EXERCISE: Please set down only the lines below starting with the line with "#12, status: Done -> In progress" and going on through the line with "No Capabilities / SERVICE NON DISPONIBLE, ends: 09:30", verbatim and without pictures.

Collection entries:
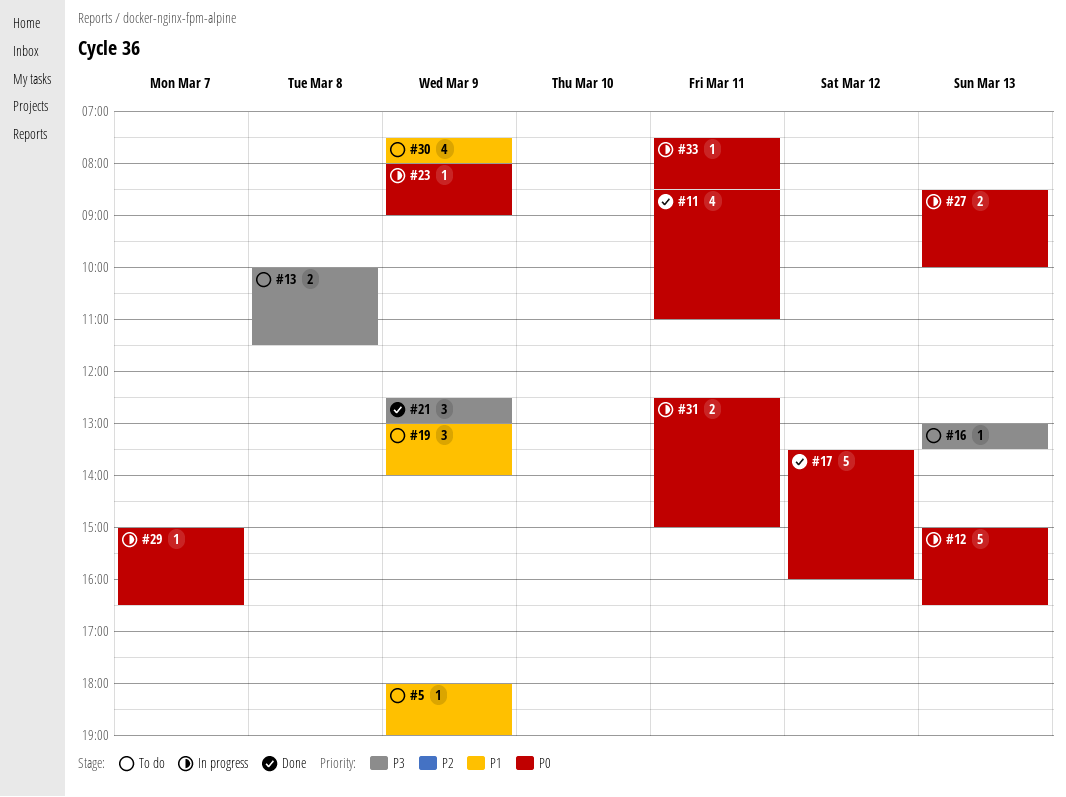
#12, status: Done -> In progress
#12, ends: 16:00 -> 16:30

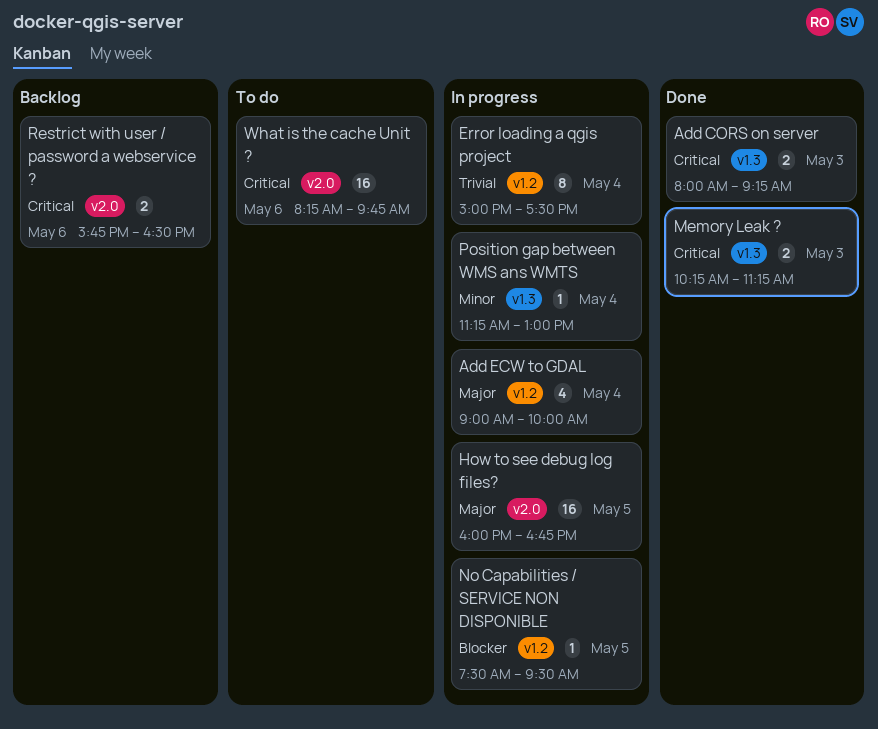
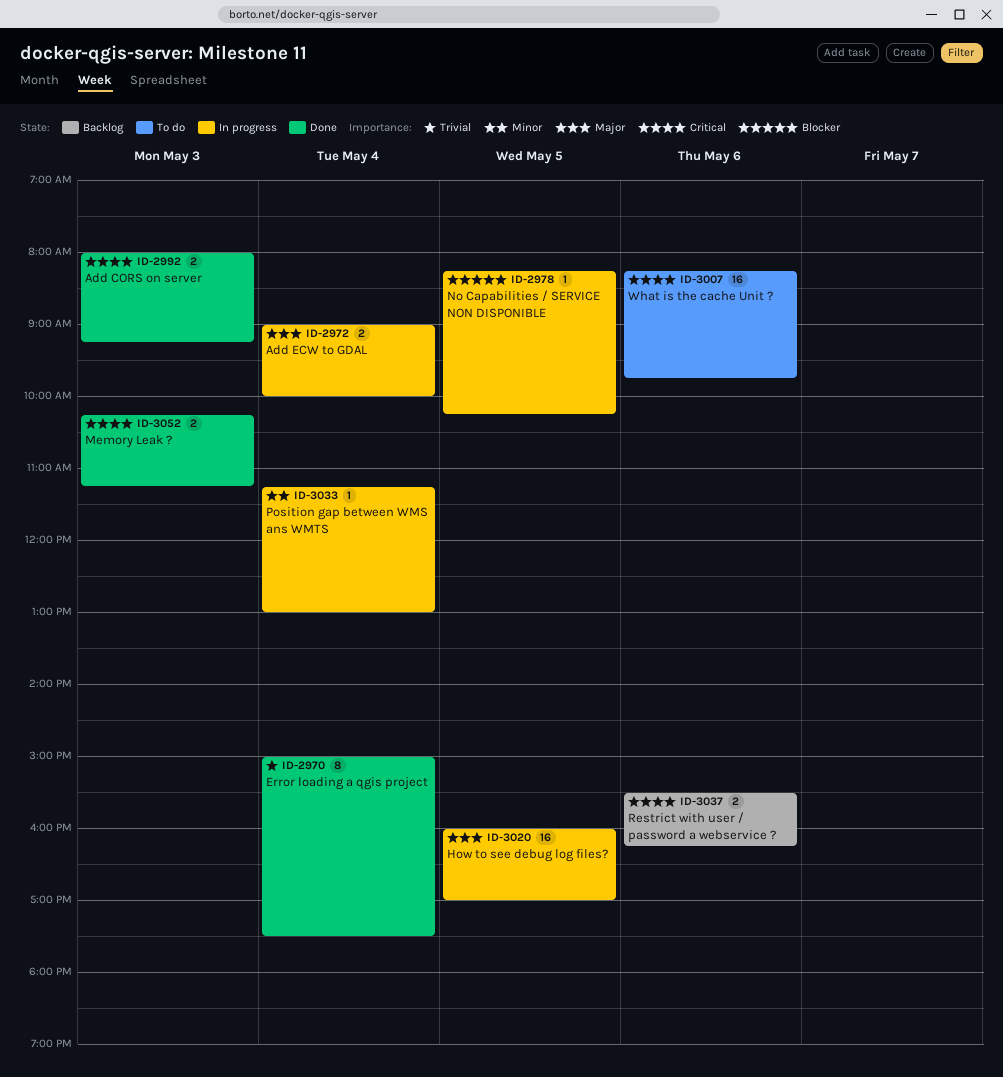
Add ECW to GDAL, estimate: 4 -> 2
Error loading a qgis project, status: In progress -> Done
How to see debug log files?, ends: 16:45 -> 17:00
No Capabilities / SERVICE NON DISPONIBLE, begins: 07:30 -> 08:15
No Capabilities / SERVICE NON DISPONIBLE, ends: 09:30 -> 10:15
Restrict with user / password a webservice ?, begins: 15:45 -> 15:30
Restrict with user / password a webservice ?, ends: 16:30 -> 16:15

==

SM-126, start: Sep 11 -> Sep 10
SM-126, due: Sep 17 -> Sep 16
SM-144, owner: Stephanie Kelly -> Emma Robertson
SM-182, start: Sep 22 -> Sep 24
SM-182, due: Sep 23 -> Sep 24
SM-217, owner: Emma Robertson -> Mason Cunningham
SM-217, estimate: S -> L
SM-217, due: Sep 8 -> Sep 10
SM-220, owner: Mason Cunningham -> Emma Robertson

...

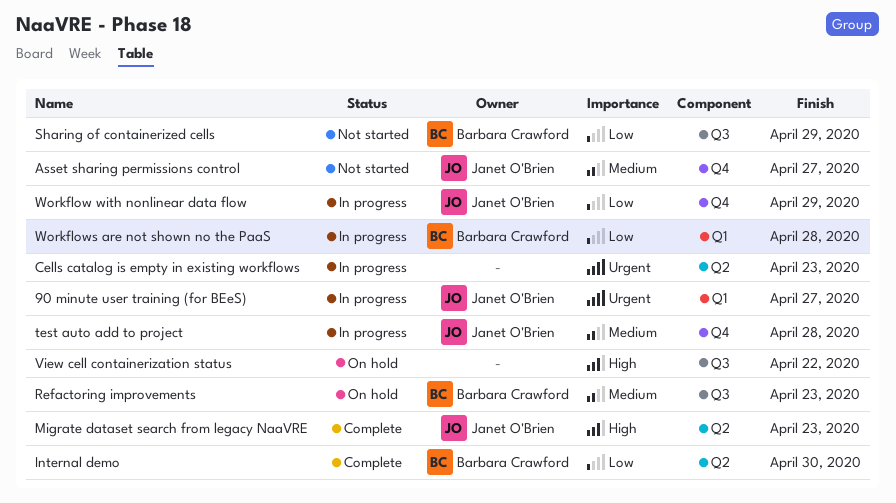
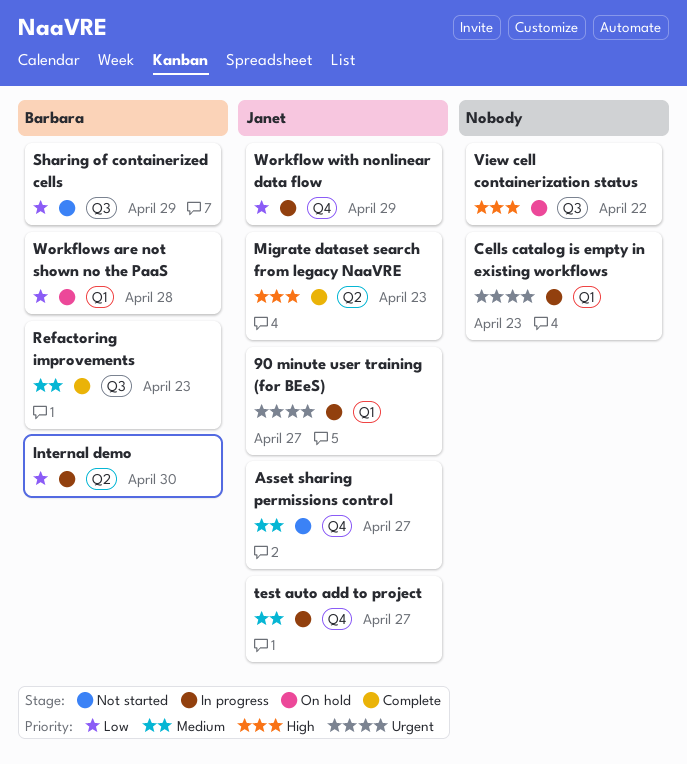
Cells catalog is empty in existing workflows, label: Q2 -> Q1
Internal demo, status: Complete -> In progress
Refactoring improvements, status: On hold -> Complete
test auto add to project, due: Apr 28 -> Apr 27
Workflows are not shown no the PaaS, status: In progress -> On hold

EXERCISE RESULT:
#12, status: Done -> In progress
#12, ends: 16:00 -> 16:30

Add ECW to GDAL, estimate: 4 -> 2
Error loading a qgis project, status: In progress -> Done
How to see debug log files?, ends: 16:45 -> 17:00
No Capabilities / SERVICE NON DISPONIBLE, begins: 07:30 -> 08:15
No Capabilities / SERVICE NON DISPONIBLE, ends: 09:30 -> 10:15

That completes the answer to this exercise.